I work for an institutional
shareholder of many large pharmaceutical companies. Do you think there
are any pharmaceutical companies that stand out in terms of transparency
of trial results? And at the other end of the scale, are there any
companies that consistently fail to publish negative trials?
~ Laura Foll, analyst, Henderson Global Investors
No.
I have no reason to believe that any one is any better than the other.
If you have bad regulations, incoherently enforced, then everybody does
what they have to do, to succeed in the marketplace.

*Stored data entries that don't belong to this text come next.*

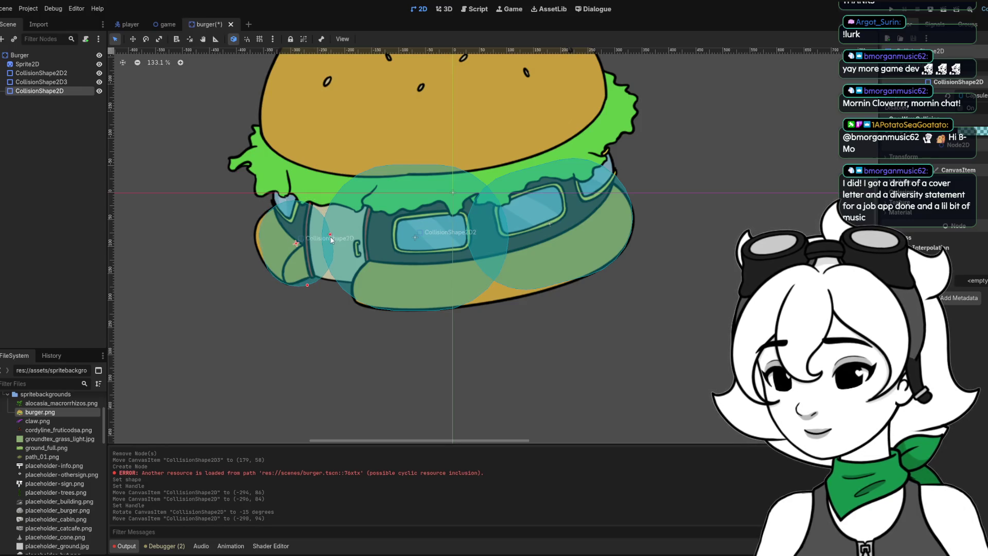
pyautogui.click(309, 285)
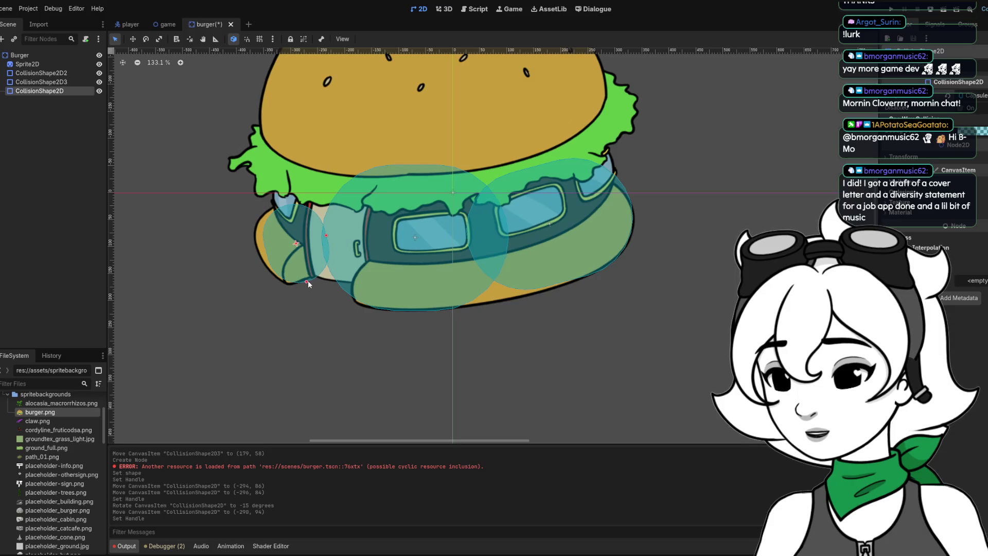
pyautogui.click(309, 284)
pyautogui.moveTo(311, 254); pyautogui.dragTo(306, 252)
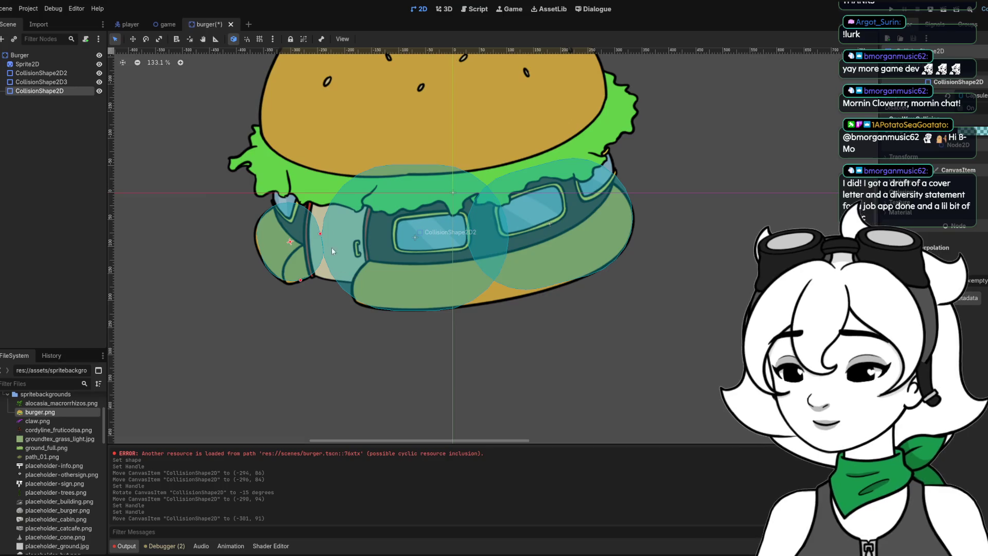
pyautogui.click(20, 55)
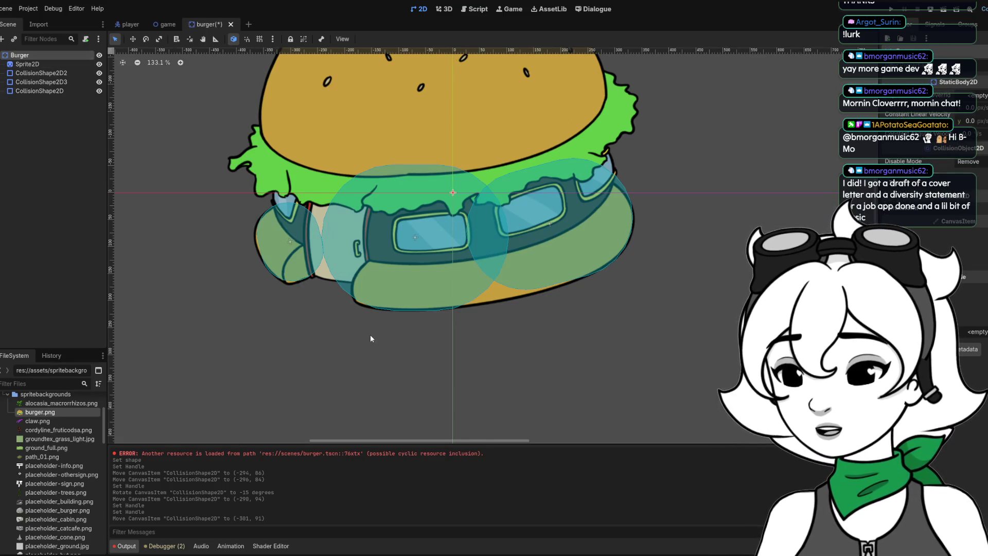
# Add a CollisionPolygon2D under Burger and place points along the burger's bottom bun.
pyautogui.press('ctrl+v')
pyautogui.scroll(2, 268, 254)
pyautogui.click(338, 285)
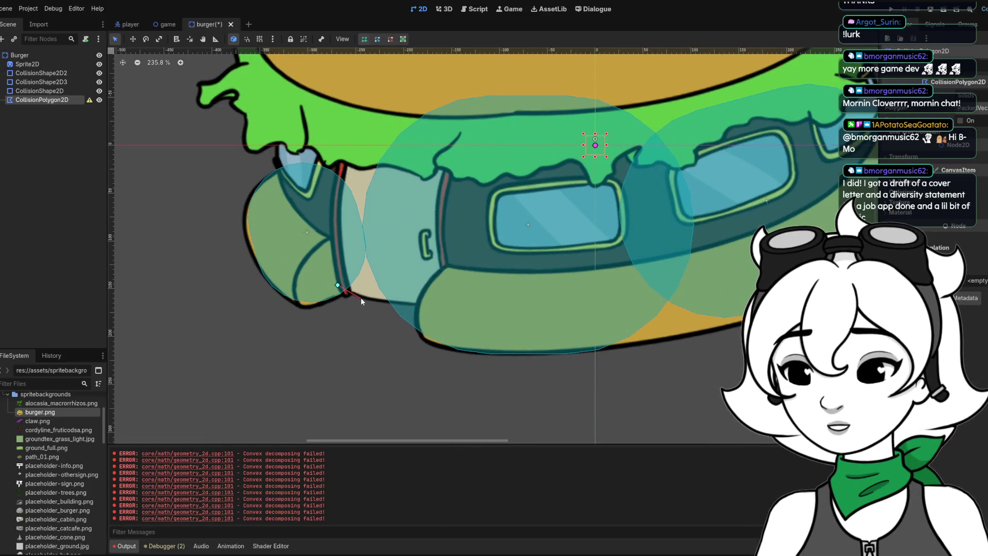
pyautogui.click(422, 306)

Considering we have to discuss and explain population-based risk to the
individual we are treating, and the way we discuss risk biases the
response, how do you discuss risk in simple terms, for example, in
primary prevention?
~ Tariq Hussain, GP
This
is an amazingly interesting area, and I think it is the next horizon in
medicine. If you put me in charge of the medical research budget I
would cancel all primary research, I would cancel all new trials, for
just one year, and I would spend the money exclusively on making sure
that we make the best possible use of the clinical evidence that we
already have. This means first devising better ways of communicating
risk to patients, and engaging in a process of shared decision-making
wherever appropriate. Second, I would put the money into a better
information architecture for evidence-based medicine. I would put the
money into researching and implementing better systems to get the right
information to the right doctor at the right time, to collate and then
to disseminate the information that we have.
Obs: We had
quite a few questions from readers who, faced with difficult decisions
about changing drugs or trying a new drug, were reading trials and
studies themselves…
That's a real mistake, actually. As I
say in the book, I don't think it's a good idea for individuals to try
to pick and choose their drugs, or stop their drugs. I think it's a very
dangerous business. I don't say that because I want to protect any
special status in the medical profession, I just think it takes a really
long time to acquire the skills and knowledge to do that. People often
say: "What do I do for me? For my treatment decision right here and
now?" And the best advice I can ever give is to find a good doctor and
talk to them about it, and anybody who tells you that they can give good
advice about your medical problems in a newspaper article, or on the
internet, or in some silly magazine, should be regarded with infinite
suspicion, no matter how big a bouffant or how deep a perma-tan they
have – I'm not thinking of anyone in particular, I don't really know
that scene. I don't do readers' health advice and I think these things
are best discussed with your doctor.
Patients often resort to saying: "Doctor, if it were you, what would you do?" Or "If it were your child…?"
I
think that's a reasonable question to ask. Often decision making is a
complicated business, weighing lots of risks and benefits against one
another, often it can't be operationalised. But I think the important
thing is that doctors have all of the information that they need in
order to make informed decisions. First, because it's not hidden from
them, and second because it is competently disseminated to them, and
patients should have the choice to engage with that, but there's nothing
compulsory about it. I think data on how good your local school is
should be available to you, but equally I recognise that the
overwhelming majority of parents never look at it, and that's normal. I
wouldn't judge them. I just think the information needs to be available.